Capacity Planning & Chaos Engineering
Two questions define operational maturity. Capacity planning asks: "Do we have enough infrastructure to handle what is coming?" Chaos engineering asks: "Will our systems survive when things go wrong?" Both require you to think about failure before it happens instead of reacting after the fact.
Capacity Planning
Capacity planning is the process of determining how much infrastructure you need to serve your current and future load. Get it wrong in one direction, you waste money on idle resources. Get it wrong in the other direction, your service falls over during a traffic spike.
Start with Current Load
Before you can plan for the future, you need to understand the present.
Key metrics to collect:
- Requests per second (RPS) at peak and average
- CPU utilization at peak and average
- Memory usage at peak and average
- Database connections in use vs available
- Storage growth rate (GB per month)
- Network bandwidth at peak
Example baseline:
Service: checkout-api
Average RPS: 500
Peak RPS: 2,000 (during sales events)
Average CPU: 35%
Peak CPU: 75%
Database connections: 80 of 200 at peak
Storage growth: 50 GB/month
Extrapolate from Growth
Once you know the current load, project forward based on growth trends.
Growth estimation:
Current peak RPS: 2,000
Monthly growth rate: 15%
In 3 months: 2,000 * 1.15^3 = 3,041 RPS
In 6 months: 2,000 * 1.15^6 = 4,626 RPS
In 12 months: 2,000 * 1.15^12 = 10,702 RPS
Current infrastructure handles 3,000 RPS comfortably.

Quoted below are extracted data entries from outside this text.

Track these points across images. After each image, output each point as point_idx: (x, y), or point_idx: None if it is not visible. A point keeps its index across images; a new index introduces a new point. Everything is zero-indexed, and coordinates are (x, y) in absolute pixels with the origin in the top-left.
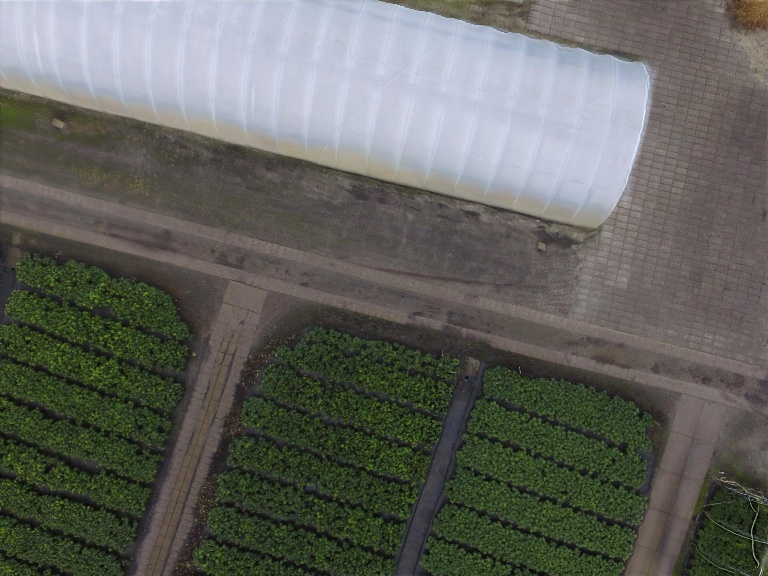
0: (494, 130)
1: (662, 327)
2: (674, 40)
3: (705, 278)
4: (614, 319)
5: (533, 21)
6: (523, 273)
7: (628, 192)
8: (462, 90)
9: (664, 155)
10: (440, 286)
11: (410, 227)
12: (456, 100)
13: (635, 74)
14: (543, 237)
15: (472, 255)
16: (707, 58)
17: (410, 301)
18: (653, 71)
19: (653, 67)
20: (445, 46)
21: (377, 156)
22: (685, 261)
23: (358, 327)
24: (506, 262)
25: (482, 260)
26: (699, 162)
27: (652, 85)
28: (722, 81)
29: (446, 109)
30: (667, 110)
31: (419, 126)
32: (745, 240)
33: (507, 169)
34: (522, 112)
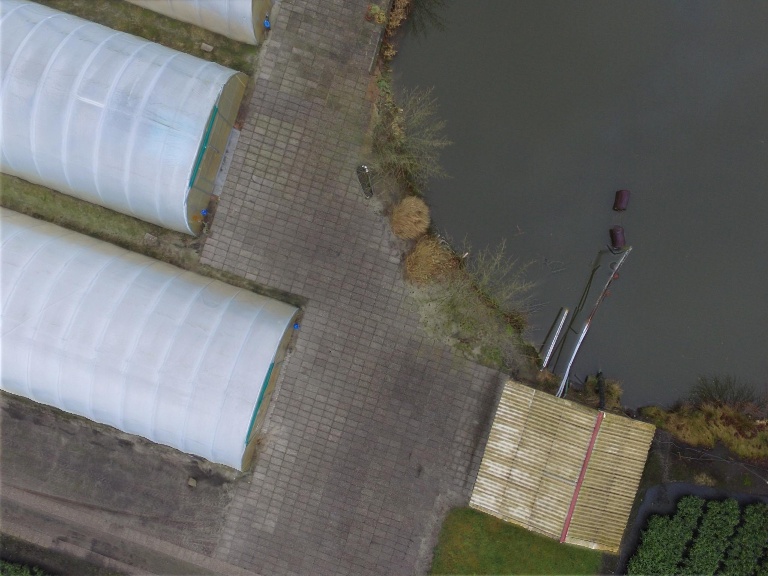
0: (111, 389)
1: (304, 575)
2: (346, 287)
3: (353, 529)
4: (257, 562)
5: (206, 255)
6: (171, 507)
7: (285, 435)
8: (78, 349)
9: (324, 402)
10: (86, 513)
11: (63, 451)
12: (72, 358)
13: (268, 339)
14: (196, 472)
15: (122, 485)
16: (377, 308)
17: (55, 525)
18: (322, 316)
19: (323, 312)
20: (70, 301)
21: (13, 391)
22: (335, 510)
23: (2, 545)
24: (155, 494)
25: (131, 491)
26: (359, 412)
27: (320, 330)
28: (390, 332)
29: (62, 366)
30: (332, 356)
31: (40, 376)
32: (397, 494)
33: (132, 422)
34: (137, 376)
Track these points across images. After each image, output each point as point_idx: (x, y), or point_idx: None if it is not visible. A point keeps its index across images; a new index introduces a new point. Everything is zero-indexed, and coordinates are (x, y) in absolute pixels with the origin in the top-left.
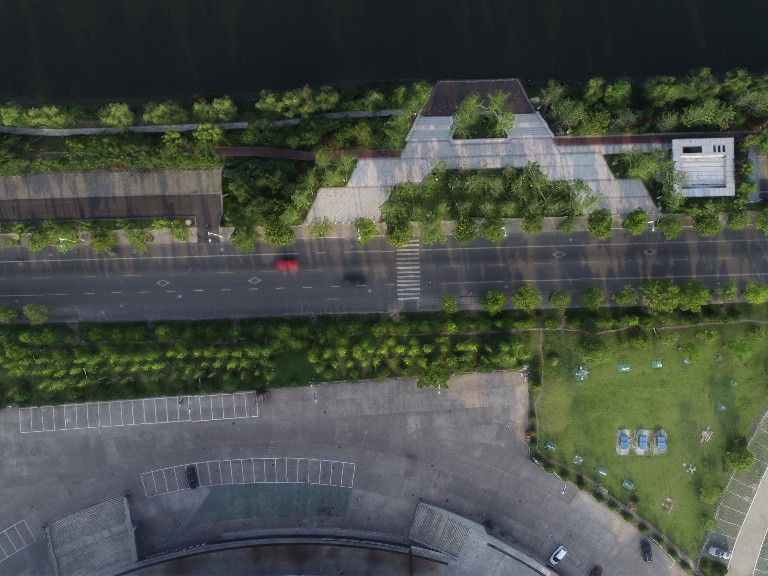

We need to scale before month 3.
Buffer for Spikes
Normal traffic patterns have spikes that exceed the daily average. Plan for 2-3x the daily average to handle peaks without degradation.
Capacity planning formula:
Required capacity = Peak load * Safety buffer * Growth factor
Example:
Peak RPS: 2,000
Safety buffer: 2x (handle unexpected spikes)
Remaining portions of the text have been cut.